__Verilen Metin__.
########################################

Haberin İngilizcesi için tıklayın
“37 yaşındayım ve yaklaşık 7 senedir profesyonel turist rehberiyim. Vicdani reddimi Mayıs 2013’te açıkladım. Askerlik, örgütlenmiş şiddet, emir alma ve emir verme, uygun adım yürüyerek marşlar söyleme, bir canlının yaşamını alırken “bu doğru mu yoksa yanlış mı?” sorusuna senin yerine başkalarının cevap vermesi gibi yaşamın akışına uymayan şeyler yüzünden vicdani retçi oldum. Halen de öyleyim. Sanırım ilk idari para cezamı, vicdani ret açıklamamdan hemen 1 hafta sonra yedim. Sonrasında da böyle devam etti. Tutanaklar hayatımın bir parçası haline gelmişti; metrodan, caddelerden, kafelerden, otellerden, eylem alanlarından ayrılırken çoğu zaman elimde bir tutanak olurdu.
"Çoğumuzun bildiği üzere, Türkiye’de vicdani retçi olmanın bir cezası yok, ama yaptırımı var. O yaptırımı da şu şekilde uyguluyorlar: Tutulan her bir tutanak belirli bir para cezasına denk düşüyor, sonrasında o para cezalarını ödemediğin için hakkında dava açılıyor. Bir noktada askerliğimi bedelli askerlik yoluyla yapmak zorunda kaldım. 2015 yılına kadar farklı alternatif ekonomi modelleri ile kendi yaşamımı döndürebiliyordum. Fakat, hayatımıza bir kişi daha- kızımız- katılınca büyükşehir koşullarında hayatta kalmak gitgide zorlaşmaya başladı..."

########################################

__Çıkarılan Veriler__.

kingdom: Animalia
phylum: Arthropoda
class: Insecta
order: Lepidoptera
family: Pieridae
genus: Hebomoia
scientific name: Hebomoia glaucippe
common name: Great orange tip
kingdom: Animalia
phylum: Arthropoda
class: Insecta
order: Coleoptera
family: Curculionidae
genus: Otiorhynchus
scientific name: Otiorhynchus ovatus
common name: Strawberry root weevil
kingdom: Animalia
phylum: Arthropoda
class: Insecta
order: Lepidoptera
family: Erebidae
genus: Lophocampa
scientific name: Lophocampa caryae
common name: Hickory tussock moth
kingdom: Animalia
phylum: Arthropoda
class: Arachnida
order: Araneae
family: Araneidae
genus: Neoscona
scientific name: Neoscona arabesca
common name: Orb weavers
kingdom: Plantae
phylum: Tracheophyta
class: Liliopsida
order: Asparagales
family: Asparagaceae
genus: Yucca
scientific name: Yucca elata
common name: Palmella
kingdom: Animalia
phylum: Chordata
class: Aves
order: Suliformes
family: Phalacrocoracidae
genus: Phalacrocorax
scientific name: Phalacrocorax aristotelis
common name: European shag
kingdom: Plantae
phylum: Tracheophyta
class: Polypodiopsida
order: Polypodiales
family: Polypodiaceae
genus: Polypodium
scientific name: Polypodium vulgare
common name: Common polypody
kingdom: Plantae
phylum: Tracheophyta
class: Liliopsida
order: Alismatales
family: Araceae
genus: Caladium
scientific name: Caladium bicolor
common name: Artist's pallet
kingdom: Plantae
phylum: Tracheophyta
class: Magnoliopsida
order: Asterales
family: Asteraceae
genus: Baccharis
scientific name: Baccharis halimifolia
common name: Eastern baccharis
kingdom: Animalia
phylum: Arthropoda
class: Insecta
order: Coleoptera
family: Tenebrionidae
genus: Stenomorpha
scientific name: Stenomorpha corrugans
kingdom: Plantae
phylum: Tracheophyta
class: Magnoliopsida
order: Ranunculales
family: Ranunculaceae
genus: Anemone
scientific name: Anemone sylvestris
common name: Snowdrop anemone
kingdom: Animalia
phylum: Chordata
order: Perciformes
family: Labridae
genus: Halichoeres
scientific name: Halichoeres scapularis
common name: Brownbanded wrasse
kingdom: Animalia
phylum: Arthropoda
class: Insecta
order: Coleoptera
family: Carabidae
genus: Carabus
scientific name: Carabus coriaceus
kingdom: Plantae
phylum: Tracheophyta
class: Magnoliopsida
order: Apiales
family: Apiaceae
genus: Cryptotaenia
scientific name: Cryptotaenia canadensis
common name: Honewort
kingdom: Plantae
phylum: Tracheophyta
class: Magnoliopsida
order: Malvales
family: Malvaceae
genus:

########################################

__Verilen Görev__. Vicdani ret metninde "Haberin İngilizcesi için" ifadesinden "bir tutanak olurdu." ifadesine kadar olan bölümü hiç değiştirmeden tekrarlayın.

__Yazılı Cevap__.
Haberin İngilizcesi için tıklayın
“37 yaşındayım ve yaklaşık 7 senedir profesyonel turist rehberiyim. Vicdani reddimi Mayıs 2013’te açıkladım. Askerlik, örgütlenmiş şiddet, emir alma ve emir verme, uygun adım yürüyerek marşlar söyleme, bir canlının yaşamını alırken “bu doğru mu yoksa yanlış mı?” sorusuna senin yerine başkalarının cevap vermesi gibi yaşamın akışına uymayan şeyler yüzünden vicdani retçi oldum. Halen de öyleyim. Sanırım ilk idari para cezamı, vicdani ret açıklamamdan hemen 1 hafta sonra yedim. Sonrasında da böyle devam etti. Tutanaklar hayatımın bir parçası haline gelmişti; metrodan, caddelerden, kafelerden, otellerden, eylem alanlarından ayrılırken çoğu zaman elimde bir tutanak olurdu.